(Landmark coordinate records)
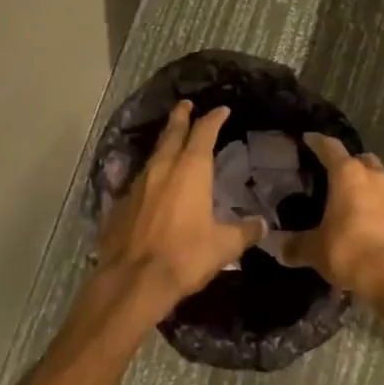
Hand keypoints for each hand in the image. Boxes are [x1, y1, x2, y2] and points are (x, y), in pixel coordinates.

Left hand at [96, 102, 263, 317]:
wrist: (133, 280)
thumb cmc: (184, 256)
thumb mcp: (224, 246)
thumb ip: (244, 231)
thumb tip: (262, 224)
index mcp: (190, 169)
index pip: (204, 132)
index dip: (214, 119)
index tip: (221, 110)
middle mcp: (163, 168)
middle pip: (172, 133)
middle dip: (181, 117)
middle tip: (186, 104)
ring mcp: (138, 184)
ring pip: (154, 154)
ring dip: (165, 143)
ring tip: (171, 140)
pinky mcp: (121, 203)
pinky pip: (139, 180)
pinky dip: (151, 175)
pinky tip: (152, 184)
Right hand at [282, 134, 383, 302]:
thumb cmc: (350, 251)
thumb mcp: (315, 250)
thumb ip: (295, 245)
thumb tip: (278, 247)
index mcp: (349, 174)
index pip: (330, 147)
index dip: (317, 142)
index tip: (308, 139)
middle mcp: (376, 176)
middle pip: (362, 160)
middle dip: (351, 166)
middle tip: (337, 179)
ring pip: (382, 182)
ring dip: (371, 189)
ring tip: (358, 206)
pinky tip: (378, 229)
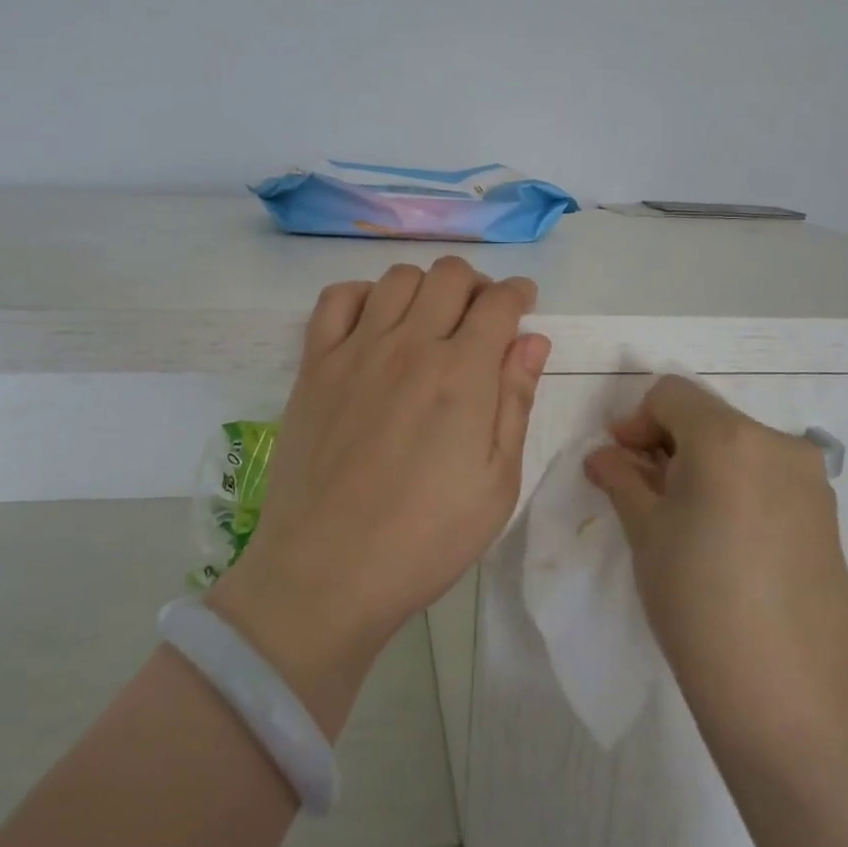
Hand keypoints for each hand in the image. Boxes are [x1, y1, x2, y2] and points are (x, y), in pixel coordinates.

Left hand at [208, 258, 548, 729]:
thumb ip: (515, 402)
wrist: (328, 571)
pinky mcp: (315, 365)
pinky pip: (337, 299)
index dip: (519, 294)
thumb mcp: (497, 483)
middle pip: (450, 275)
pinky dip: (363, 295)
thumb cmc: (426, 538)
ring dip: (425, 287)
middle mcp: (410, 345)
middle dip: (477, 286)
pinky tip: (375, 323)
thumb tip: (532, 340)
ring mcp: (356, 350)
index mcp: (462, 373)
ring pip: (398, 278)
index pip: (499, 303)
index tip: (524, 304)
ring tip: (430, 321)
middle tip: (481, 318)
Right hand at [583, 376, 847, 746]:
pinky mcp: (827, 518)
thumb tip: (604, 455)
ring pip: (739, 448)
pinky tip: (722, 542)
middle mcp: (778, 444)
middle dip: (666, 444)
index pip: (671, 395)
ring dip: (700, 466)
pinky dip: (735, 488)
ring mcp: (811, 482)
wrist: (792, 701)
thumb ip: (622, 480)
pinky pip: (768, 479)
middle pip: (707, 418)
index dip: (635, 421)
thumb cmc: (700, 604)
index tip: (618, 463)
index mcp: (729, 438)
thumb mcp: (647, 534)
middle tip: (641, 493)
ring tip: (680, 521)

▶ **Task statement**: All lines in the data that contain the word "hand" should be copied.

▶ **Expected answer**:
Hand keypoints for each hand in the image. Boxes are [x1, y1, x2, y2] and points are (x, y), in pixel coordinates.
Left hand at [96, 102, 263, 317]:
Right hand at [282, 134, 383, 302]:
Hand keypoints for each hand in the image. Boxes are [x1, y1, x2, y2] and points are (x, y), in pixel coordinates.
Left hand at [208, 258, 548, 729]:
Right hand at [583, 376, 847, 746]:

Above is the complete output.